===== DOCUMENT PASSAGE =====

Road Signs, Life Signs

Do you ever see a sign on the street or on the road and think: You don’t know how right you are, Mr. Street Sign....?

Sometimes I think those signs aren’t just giving us directions while we drive or walk they’re like signposts alerting us to that bump we are about to hit in our personal life.

I haven’t felt like posting for a week now. I have certainly been walking across a bit of a rough surface and it’s not because of my bad leg.

He came after her with an axe. It sounds like the opening line to a scary novel or the opening scene of the latest slasher flick, doesn’t it?

But it really happened. Those of you who have read this blog for a while (and I thank you SOOOO much) will know of my sister’s volatile marriage and the history of domestic abuse she has endured.

I haven’t written about her situation for a while because things have been quiet –almost too quiet. The thing with an addict (my sister’s husband) is that even when they are not engaging in their addictive behaviours they are still addicted. You can see the lure of the addiction lurking behind their eyes. The last time I saw my brother-in-law I saw his addiction like an aura hovering above his head, almost made flesh. And I knew. I knew she was gonna blow.

My brother-in-law went after my sister with an axe last week. At 11AM. He had been drinking since dawn and had consumed over 14 bottles of beer.  I couldn’t consume even half of that without ending up in hospital but he did and he kept moving like a demon from the pits of hell rising up through the fire.

After the 14th bottle of beer he realised he had run out and told my sister to go and get some more. She refused and that’s when he blew.

I’ll spare you most of the details. They are actually quite upsetting for me to write about. My sister is physically unharmed but he was arrested and charged with 6 offenses including arson (he threw furniture out onto the front lawn and set fire to it,) resisting arrest (he swung a punch at a cop,) and cruelty to animals (he poured petrol into my sister’s fish tank.) He may go to jail for up to 4 years.

Miraculously, the fish survived. One of the female police officers was a fishkeeper herself and she filled the bathtub with water, purified it and got them out of the contaminated tank. Her actions really saved them all. As of today they all seem completely fine even the old granddaddy fish – Cedric – who is over ten years old. It would have killed me if he hadn’t made it.

On Monday I went with my sister to court. There is an AVO (apprehended violence order) against her husband that needed to be brought into effect. He is not allowed to be violent towards her (including verbally) for the next two years. Nor is he allowed to drink. If he does he will go immediately to jail.

===== EXTRACTED MATERIAL =====

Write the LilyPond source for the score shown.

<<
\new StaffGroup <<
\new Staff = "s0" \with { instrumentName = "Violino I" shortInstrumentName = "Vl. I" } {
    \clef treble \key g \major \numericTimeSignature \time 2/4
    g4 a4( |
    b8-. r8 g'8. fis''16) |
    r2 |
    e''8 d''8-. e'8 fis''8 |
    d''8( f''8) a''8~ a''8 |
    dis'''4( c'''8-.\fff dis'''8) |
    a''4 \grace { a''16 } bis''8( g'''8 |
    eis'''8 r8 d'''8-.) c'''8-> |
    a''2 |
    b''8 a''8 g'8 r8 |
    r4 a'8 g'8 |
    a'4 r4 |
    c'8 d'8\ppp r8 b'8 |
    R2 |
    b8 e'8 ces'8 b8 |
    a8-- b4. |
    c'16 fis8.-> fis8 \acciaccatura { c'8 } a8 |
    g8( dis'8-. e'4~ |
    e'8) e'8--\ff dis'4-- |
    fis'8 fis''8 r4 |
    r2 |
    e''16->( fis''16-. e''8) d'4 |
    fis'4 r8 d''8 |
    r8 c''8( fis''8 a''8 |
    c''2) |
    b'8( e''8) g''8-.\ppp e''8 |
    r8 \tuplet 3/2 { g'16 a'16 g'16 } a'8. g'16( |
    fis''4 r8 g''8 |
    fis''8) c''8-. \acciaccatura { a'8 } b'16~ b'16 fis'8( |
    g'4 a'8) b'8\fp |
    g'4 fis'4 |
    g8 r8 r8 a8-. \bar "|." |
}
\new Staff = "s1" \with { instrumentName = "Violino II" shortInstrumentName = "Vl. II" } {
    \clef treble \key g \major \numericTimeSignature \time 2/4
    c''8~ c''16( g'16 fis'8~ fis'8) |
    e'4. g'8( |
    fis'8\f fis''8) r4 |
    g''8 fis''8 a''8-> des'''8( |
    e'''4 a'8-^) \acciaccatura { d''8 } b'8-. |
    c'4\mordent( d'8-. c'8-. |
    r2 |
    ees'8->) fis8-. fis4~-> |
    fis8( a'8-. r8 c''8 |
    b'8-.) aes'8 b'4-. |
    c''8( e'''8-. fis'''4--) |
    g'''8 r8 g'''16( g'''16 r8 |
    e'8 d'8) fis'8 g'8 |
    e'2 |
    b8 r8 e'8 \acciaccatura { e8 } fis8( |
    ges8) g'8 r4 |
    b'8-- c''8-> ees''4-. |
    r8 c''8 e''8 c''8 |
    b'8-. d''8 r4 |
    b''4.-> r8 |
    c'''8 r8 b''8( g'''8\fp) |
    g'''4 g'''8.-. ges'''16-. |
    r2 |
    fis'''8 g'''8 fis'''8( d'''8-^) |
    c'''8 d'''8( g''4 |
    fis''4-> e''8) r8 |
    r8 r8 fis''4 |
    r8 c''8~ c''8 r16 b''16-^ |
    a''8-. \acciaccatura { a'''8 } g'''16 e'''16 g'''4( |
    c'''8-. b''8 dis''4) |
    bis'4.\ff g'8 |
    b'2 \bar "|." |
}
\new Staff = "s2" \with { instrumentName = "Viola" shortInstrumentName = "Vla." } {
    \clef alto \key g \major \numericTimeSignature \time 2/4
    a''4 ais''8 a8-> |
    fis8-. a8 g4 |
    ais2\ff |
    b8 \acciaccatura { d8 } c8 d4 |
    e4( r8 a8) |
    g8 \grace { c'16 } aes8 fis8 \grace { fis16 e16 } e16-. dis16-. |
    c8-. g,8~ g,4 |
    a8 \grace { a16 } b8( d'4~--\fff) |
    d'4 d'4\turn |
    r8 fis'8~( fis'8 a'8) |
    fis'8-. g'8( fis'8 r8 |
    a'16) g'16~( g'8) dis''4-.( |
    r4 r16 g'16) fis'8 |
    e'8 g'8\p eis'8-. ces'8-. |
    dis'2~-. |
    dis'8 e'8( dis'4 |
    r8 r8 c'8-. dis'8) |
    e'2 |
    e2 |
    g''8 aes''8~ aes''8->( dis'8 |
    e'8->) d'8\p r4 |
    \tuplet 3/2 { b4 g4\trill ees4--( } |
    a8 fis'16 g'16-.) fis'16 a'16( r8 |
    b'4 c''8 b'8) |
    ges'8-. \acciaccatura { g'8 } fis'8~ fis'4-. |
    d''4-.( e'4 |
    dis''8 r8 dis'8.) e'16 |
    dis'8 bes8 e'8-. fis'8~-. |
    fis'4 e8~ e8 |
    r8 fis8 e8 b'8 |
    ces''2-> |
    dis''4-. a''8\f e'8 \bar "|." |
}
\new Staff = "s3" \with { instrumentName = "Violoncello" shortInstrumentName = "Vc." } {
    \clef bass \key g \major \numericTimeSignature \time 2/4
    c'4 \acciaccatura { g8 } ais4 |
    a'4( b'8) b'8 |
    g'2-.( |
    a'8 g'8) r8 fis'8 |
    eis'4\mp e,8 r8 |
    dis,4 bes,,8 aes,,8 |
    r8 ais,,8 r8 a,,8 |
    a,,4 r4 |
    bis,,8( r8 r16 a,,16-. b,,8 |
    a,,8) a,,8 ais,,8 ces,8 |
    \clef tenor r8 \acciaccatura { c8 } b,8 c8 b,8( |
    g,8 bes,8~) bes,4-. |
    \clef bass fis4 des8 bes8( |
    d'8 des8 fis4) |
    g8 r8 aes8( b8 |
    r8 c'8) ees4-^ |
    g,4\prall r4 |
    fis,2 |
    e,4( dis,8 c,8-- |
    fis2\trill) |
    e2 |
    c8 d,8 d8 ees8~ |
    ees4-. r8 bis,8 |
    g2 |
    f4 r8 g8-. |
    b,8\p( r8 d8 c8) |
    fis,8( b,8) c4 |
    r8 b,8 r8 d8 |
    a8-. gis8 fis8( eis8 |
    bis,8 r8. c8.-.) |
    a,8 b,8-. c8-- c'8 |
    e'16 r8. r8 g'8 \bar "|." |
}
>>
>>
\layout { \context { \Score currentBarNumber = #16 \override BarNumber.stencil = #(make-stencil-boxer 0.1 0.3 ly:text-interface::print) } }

=====

# REQUIREMENT A:
In the road signs post, return everything from "But it really" down to "was gonna blow.", copied word for word.
# REQUIREMENT B:
Rewrite the paragraph of the road signs post beginning "I'll spare you most of the details" as a short list, keeping its main facts.

# ANSWER A:
But it really happened. Those of you who have read this blog for a while (and I thank you SOOOO much) will know of my sister’s volatile marriage and the history of domestic abuse she has endured.

I haven’t written about her situation for a while because things have been quiet –almost too quiet. The thing with an addict (my sister’s husband) is that even when they are not engaging in their addictive behaviours they are still addicted. You can see the lure of the addiction lurking behind their eyes. The last time I saw my brother-in-law I saw his addiction like an aura hovering above his head, almost made flesh. And I knew. I knew she was gonna blow.

# ANSWER B:
- Most details are left out because they are upsetting to write about.
- The sister is physically unharmed.
- Her husband was arrested and charged with 6 offenses, including:
  - arson, for throwing furniture onto the front lawn and setting it on fire
  - resisting arrest, for swinging a punch at a police officer
  - cruelty to animals, for pouring petrol into the sister's fish tank
- He may go to jail for up to 4 years.